И если обходить вокруг, то ещё неизвестно, где и как это можно сделать. Поскольку шли с обозом, то Агафон выбирал просеки или мелкий подлесок, кустарники, где можно было пройти с телегой. А тут тупик. На совещании у капитана Колпакова Куцый обстоятельно и подробно лично докладывал обстановку.
– Болотом не пройдём по всем данным. Обходить вокруг – я не знаю этой местности. Но, судя по всему, болото огромное, а карты у нас нет, – Агафон чертил прутиком на земле. – Правее метров четыреста находится какое-то село. Оно вытянуто с километр вдоль леса на краю болота почти строго с севера на юг. С той, западной стороны, большое пшеничное поле, несколько колков на нём. Сразу за деревней снова начинается лес. Я ходил туда по кромке болота, проверял. Надёжный лес. Мне кажется, он так и будет тянуться по кромке болота. Но вот на какое расстояние – не знаю, тут карту бы… По полям идти нам рискованно: много нас. Не спрячешься. Если обходить вокруг, то ночи сейчас лунные, светлые, могут обнаружить. Так что, остаётся только лесом…
– Ну и что ты предлагаешь, следопыт? – капитан с интересом слушал солдата, внимательно рассматривая нарисованную им схему. – И откуда ты такой грамотный к нам попал?
– А у нас в экипаже все такие, – не стал скромничать Агафон.
– Так что ж ты предлагаешь, танкист? – ещё раз спросил капитан.
– У кого какие будут мнения?
– В деревне есть немцы. Я проверил. Говорил с пареньком лет пятнадцати, он подтвердил, что со вчерашнего вечера там встали около тридцати солдат с офицером. Паренёк не разбирается в званиях, но что офицер – точно. Я сам видел, когда лежал полчаса в огороде. По всем данным, это один немецкий взвод.
– Наш пострел везде успел, – с чувством гордости произнёс Кузьмич.
Агафон определённо ему нравился своей рассудительностью: обстоятельный человек, серьёзный. А таких людей любил старый солдат.
– Ну – ну, – поощрил Куцего. – Говори, говори, мил человек. Я чую, у тебя уже есть свой план, а мы послушаем.
– Прямо посреди села, рассекая его почти пополам, с запада на восток проходит дорога. Она идёт с поля, пересекает населённый пункт и уходит в лес. А он начинается сразу за огородами, метрах в пятидесяти. Следовательно, эта дорога должна уходить лесом до какого-то следующего населённого пункта. Просто так дороги по лесу не проходят.
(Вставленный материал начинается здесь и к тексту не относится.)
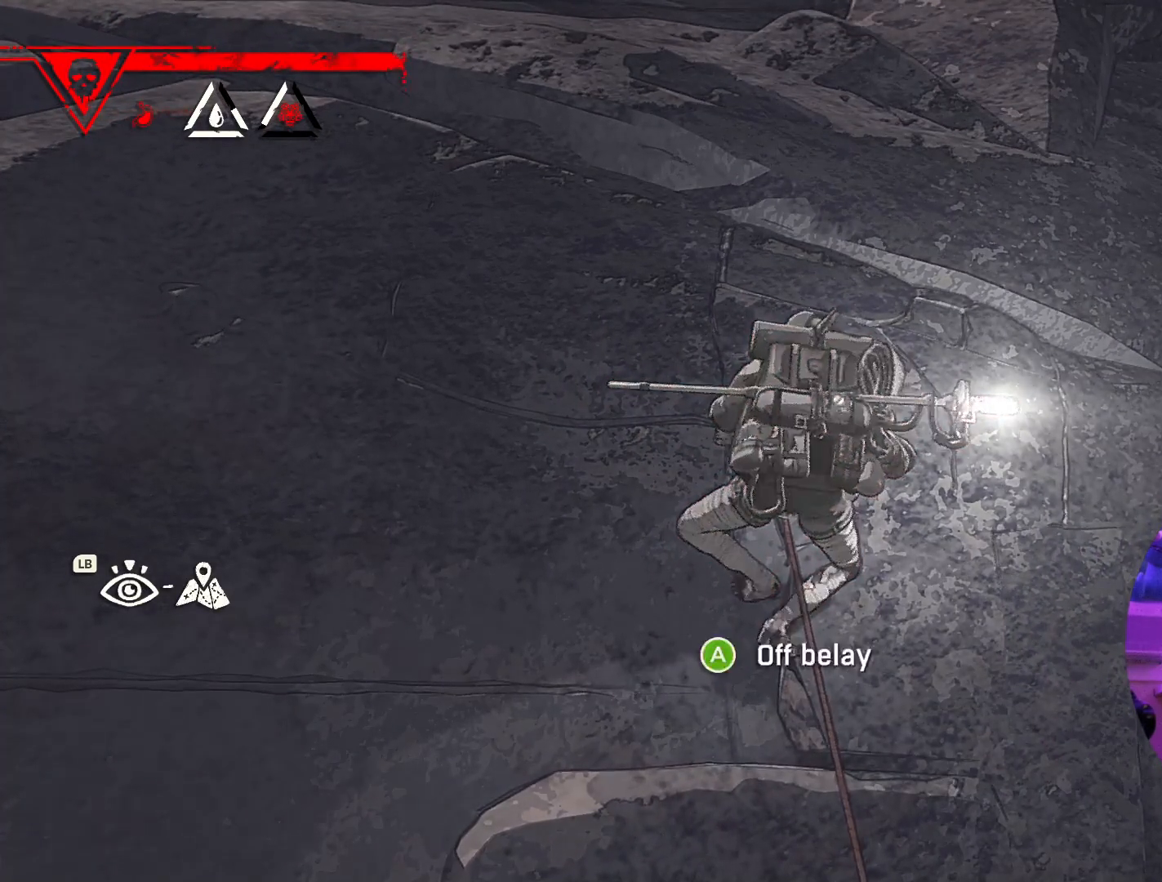
{"dt_ms": 500, "buttons": [], "left_stick": "up", "right_stick": "center", "events": []}
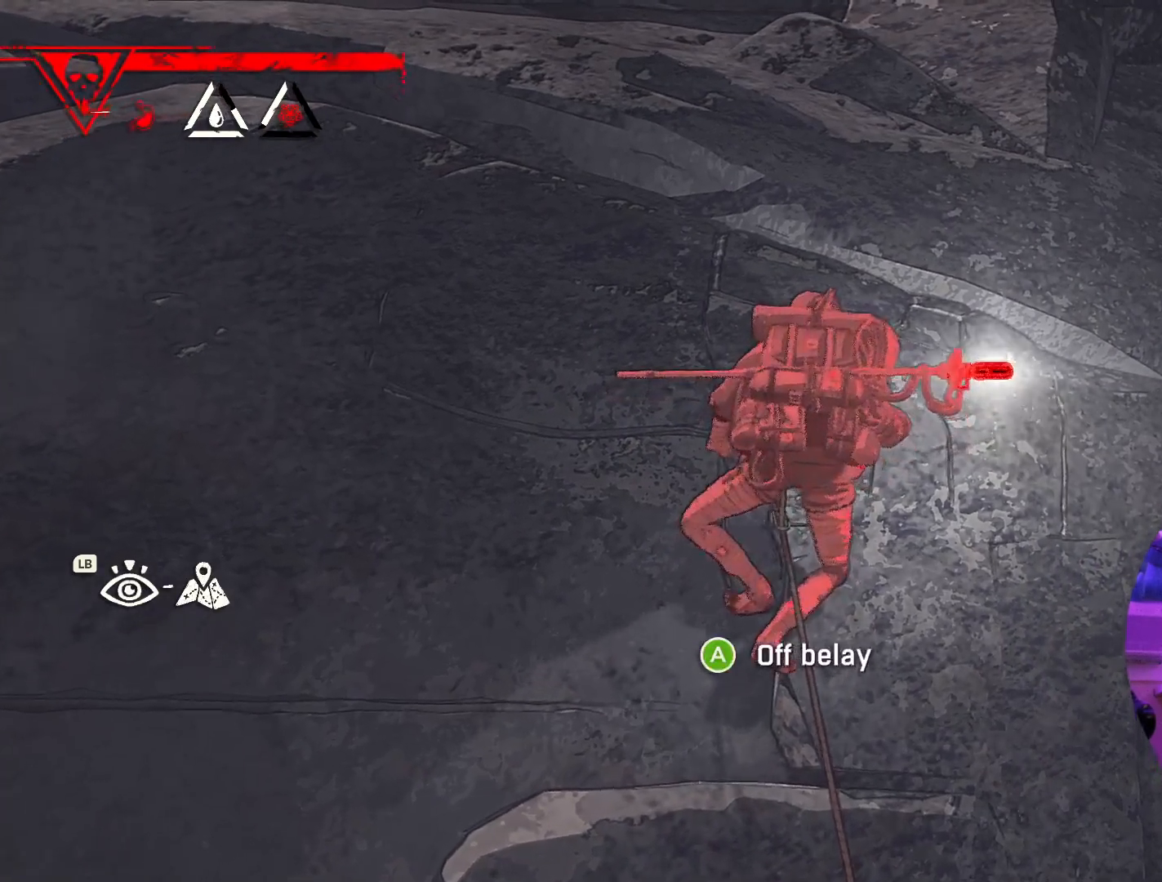
{"dt_ms": 500, "buttons": [], "left_stick": "up-left", "right_stick": "center", "events": [[283, "left_stick", "up-left"]]}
– Ну и? – поторопил Колпаков.
– На мой взгляд, если эту развилку в деревне захватить минут на двадцать, то основные силы как раз успеют ускоренным маршем пройти через село и углубиться в лес. А мы следом, – как уже о решённом деле закончил Агафон. – И подойти можно почти незаметно: по дороге к деревне слева вытянут небольшой колок с полгектара площадью. Там можно сосредоточиться перед броском.
– Ты смотри: обрисовал лучше некоторых начальников штабов, – восхищённо произнёс Николай Кузьмич. – Утверждай план, командир! – обратился уже к сыну.
– Не кажи «гоп», – осадил отца капитан.
Но не всё так гладко оказалось на самом деле. С наступлением темноты с промежутком в пятнадцать минут вдоль деревенской улицы проезжал немецкий патруль на мотоцикле. Доезжал до одного края, там разворачивался и сразу же направлялся в другой конец деревни. Перекрёсток пересекал с немецкой пунктуальностью – раз в семь-восемь минут туда и обратно. Возникла большая вероятность, что подвижной патруль может засечь передвижение воинского подразделения. Куцый обо всём доложил капитану Колпакову.